── 抽出テキスト ──

走行傾斜は変化に富み、段丘堆積物や崩積土の分布域も多く存在している。このため全線を通じて著しく複雑に変化した地形・地質条件であることから、防災上危険性のある地すべり等区域をできるだけ回避する路線計画としている。土工計画では、安定勾配で法面規模を極力短くし、不安定部は擁壁やのり枠等の構造物で安定度を高め、災害リスクの低減を図った。
第3工区は、経済的にも恵まれず開発の遅れた地域であったが、ピーク時には1日の作業員数が1,000人を超え、沿線地域の住民雇用による活性化に大きく寄与した。
工事範囲の拡大に応じて、沿線住民(特に学童)を対象に、一般的な交通安全とともに、工事に伴う危険に関して周知を行うなど、現地コミュニティ住民への積極的な説明を行った。

道路整備前の様子。既設排水が流出し、曲がりきれずスタックしたバス。/提供:国際協力機構(JICA)

道路整備前の様子。パイロット道路(工事用道路)がなく移動手段が徒歩に限定されている。/提供:国際協力機構(JICA)

───
── 与えられたデータ ──

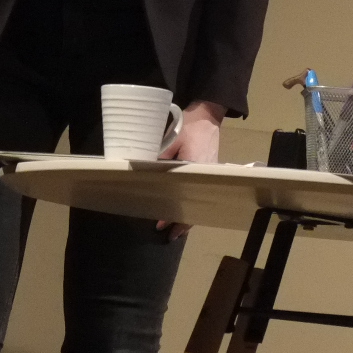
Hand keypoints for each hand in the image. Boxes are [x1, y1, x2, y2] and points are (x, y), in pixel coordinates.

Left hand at [154, 100, 225, 239]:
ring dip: (187, 218)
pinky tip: (184, 212)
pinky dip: (192, 205)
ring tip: (175, 231)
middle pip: (195, 206)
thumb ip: (159, 158)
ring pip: (199, 203)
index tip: (161, 224)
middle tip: (168, 235)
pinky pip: (200, 195)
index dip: (174, 215)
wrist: (207, 117)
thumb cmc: (189, 127)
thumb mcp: (171, 140)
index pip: (185, 199)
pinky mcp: (208, 173)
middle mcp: (205, 178)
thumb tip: (144, 175)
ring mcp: (209, 177)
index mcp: (196, 170)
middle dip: (181, 223)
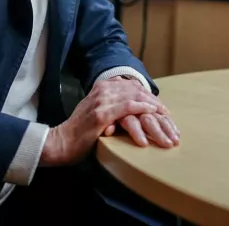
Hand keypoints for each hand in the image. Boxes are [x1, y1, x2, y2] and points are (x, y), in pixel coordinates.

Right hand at [40, 78, 165, 165]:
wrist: (62, 141)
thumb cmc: (80, 130)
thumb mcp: (95, 109)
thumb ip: (110, 102)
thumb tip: (129, 101)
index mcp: (102, 86)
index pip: (131, 85)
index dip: (147, 94)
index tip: (159, 104)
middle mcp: (102, 90)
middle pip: (136, 90)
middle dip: (153, 100)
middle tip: (166, 111)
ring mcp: (102, 100)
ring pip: (135, 97)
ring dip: (152, 105)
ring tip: (164, 113)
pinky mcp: (102, 114)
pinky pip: (127, 107)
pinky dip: (142, 108)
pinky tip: (153, 111)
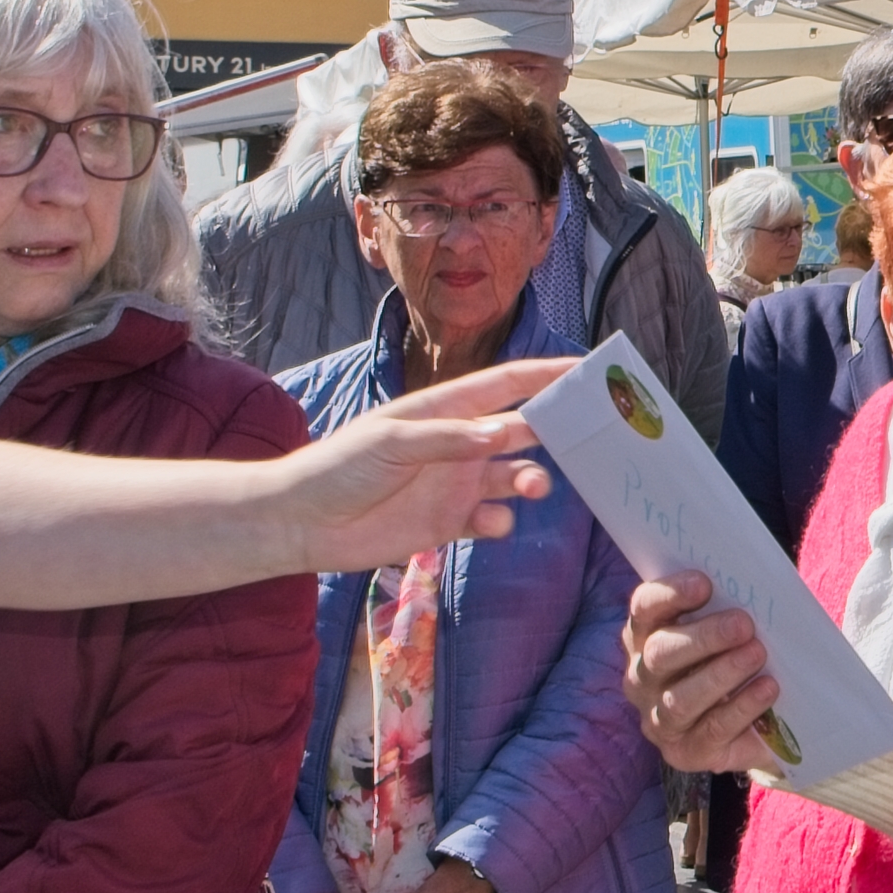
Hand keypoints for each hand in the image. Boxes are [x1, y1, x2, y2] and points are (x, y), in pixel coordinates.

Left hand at [278, 359, 567, 570]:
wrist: (305, 523)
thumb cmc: (340, 466)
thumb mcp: (392, 442)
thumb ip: (449, 439)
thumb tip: (504, 433)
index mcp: (443, 409)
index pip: (504, 386)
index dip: (543, 376)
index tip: (585, 369)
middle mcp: (458, 443)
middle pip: (520, 430)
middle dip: (553, 430)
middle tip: (587, 436)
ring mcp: (456, 483)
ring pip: (514, 475)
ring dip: (531, 479)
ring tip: (532, 486)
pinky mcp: (450, 522)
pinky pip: (493, 518)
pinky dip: (502, 520)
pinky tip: (491, 523)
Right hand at [622, 573, 782, 776]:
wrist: (759, 722)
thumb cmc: (737, 659)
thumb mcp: (728, 631)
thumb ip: (727, 609)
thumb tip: (752, 585)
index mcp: (646, 636)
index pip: (644, 608)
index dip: (670, 594)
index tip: (705, 584)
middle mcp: (642, 678)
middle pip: (660, 654)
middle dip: (703, 637)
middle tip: (744, 624)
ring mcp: (659, 719)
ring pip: (679, 699)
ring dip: (721, 674)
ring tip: (757, 654)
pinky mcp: (685, 752)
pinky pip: (710, 730)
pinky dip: (741, 707)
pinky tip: (767, 688)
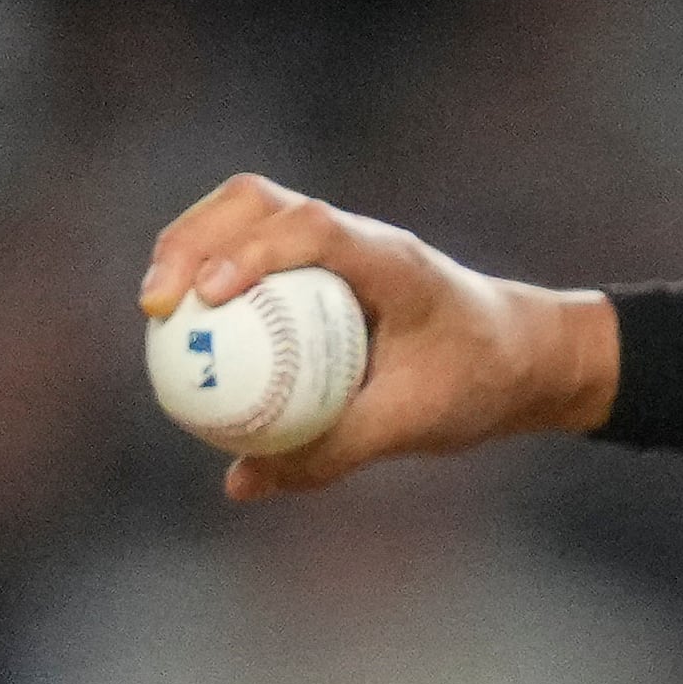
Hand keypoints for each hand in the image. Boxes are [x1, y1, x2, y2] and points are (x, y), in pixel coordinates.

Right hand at [138, 174, 618, 499]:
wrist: (526, 356)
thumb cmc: (481, 383)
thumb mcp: (415, 423)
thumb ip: (334, 450)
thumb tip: (240, 483)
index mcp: (392, 261)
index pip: (313, 229)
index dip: (251, 252)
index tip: (204, 297)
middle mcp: (360, 237)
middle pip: (257, 200)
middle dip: (194, 237)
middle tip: (157, 303)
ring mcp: (338, 243)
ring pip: (247, 214)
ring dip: (192, 245)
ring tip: (156, 307)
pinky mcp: (322, 262)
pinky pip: (254, 251)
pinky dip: (211, 271)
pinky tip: (182, 324)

───

* 課題の目的
道路整備工事についての文章を、示された最後の文の後から書き継いでもらえますか。 リストは道路工事の文章とは別個の資料です。

* 解答
安藤ハザマの高い技術力を結集した大プロジェクト
2015年3月、安藤ハザマの技術力を結集し現地の人々と共に歩んできた挑戦の結晶であるプロジェクトは、第3工区の完成をもって完了した。数々の困難を乗り越えた20年にもわたる大プロジェクトとなった。
全線開通式典にはコイララ首相、小川正史特命全権大使を始め、地元の多くの方も集い、喜びを分かち合った。
森林や灌漑水路の保全、希少動物の保護等のきめ細かな環境保護対策や、メンテナンスや技術移転を考慮した地元住民の雇用などにより、地域社会への貢献も図られている。この道路は、国を横断する物流の動脈であると同時に、沿線に暮らす人々から高く期待されていた生活道路でもあった。このため沿線集落の利便性へ配慮した設計はもちろん、工事で発生した残土を活用した公共施設の用地造成など、地域コミュニティに貢献する道路づくりを徹底した。
こうした取り組みは容易ではなく、時に尊い犠牲も伴う数々の困難を乗り越えたプロジェクトであった。
着工時からプロジェクトマネージャとして関わった現地の高官は次のように語る。
「シンズリ道路の開通は、沿道の地域経済の活性化に大きく寄与しているのみならず、建設時に導入された各種の斜面安定工・擁壁工技術も、道路建設によってもたらされた恩恵の一つ。国土の8割が山岳地帯のネパールでは、こうした工法は非常に重要で、今後の道路建設に生かしていくべき技術。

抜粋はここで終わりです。